Although it’s based on a true story, writer-director John Lee Hancock takes a broad movie-movie tone that stretches credibility almost to breaking point. As Big Mike (Quinton Aaron, who does a good line in vulnerable) gets inducted into the Tuohy family, struggles to get his grades up and tries to make it into the football team, this is never parlayed into compelling, believable drama — the stakes only get raised when he tries to get into college, but even these scenes are diluted by the presence of his younger brother acting as his agent.

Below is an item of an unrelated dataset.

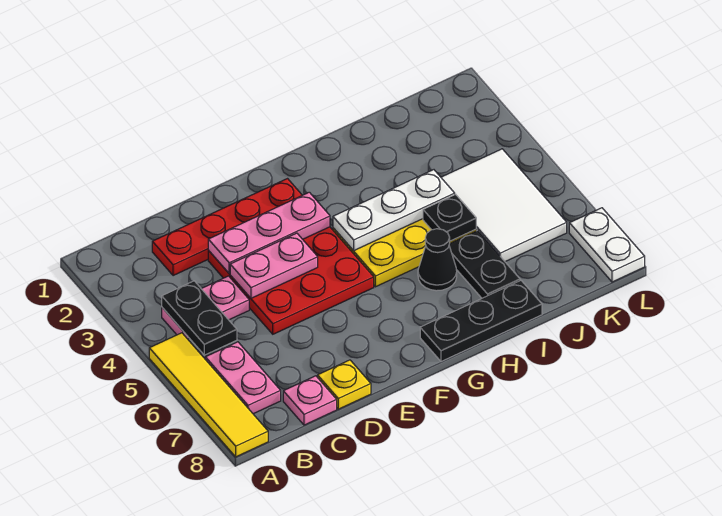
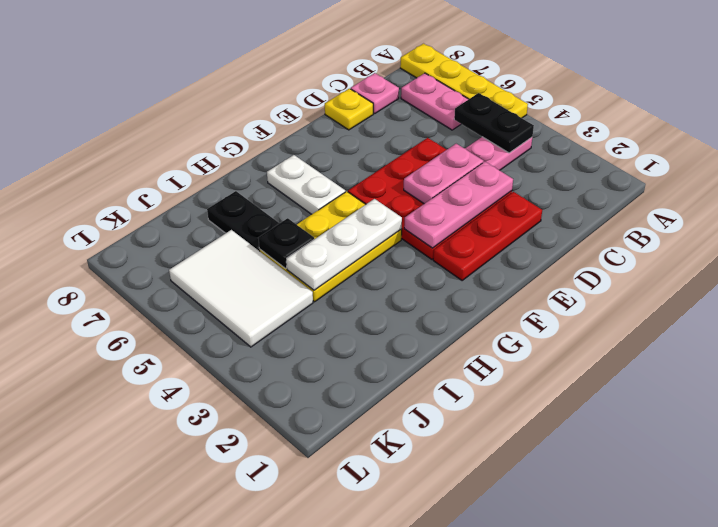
yellow 1x4 tile [149,333,268,457] -> yellow 1x4 plate [400,44,528,118]
red 1x4 plate [152,179,302,276] -> red 1x3 plate [433,192,542,280]
black 1x3 plate [420,281,542,361] -> none
black 1x1 cone [418,229,457,291] -> none
white 1x2 plate [569,208,645,282] -> white 1x2 plate moved to [267,155,345,214]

Somewhere in this story there should be true grit — the scenes of Big Mike’s neighbourhood feel like a Disneyland version of The Wire — and Hancock, for all his emotional directness, decides to ignore it completely. Yet the movie’s saving grace is Bullock, seemingly a lock for a Best Actress Oscar, who niftily switches between big crowdpleasing moments, bossing around burly US football players, telling rednecks to pipe down or taking on Big Mike’s crack-dealer cohorts, and quiet scenes with her husband (country singer Tim McGraw, extremely likable). Bullock’s Leigh Anne is a feisty force of nature and she beautifully mixes up stinging sass, an iron will and unadulterated sentiment.
It’s a performance and a film (like Avatar) built on simplicity, rock-solid single-mindedness and an unswerving sense of good. Which is why, in these uncertain times, it has soared.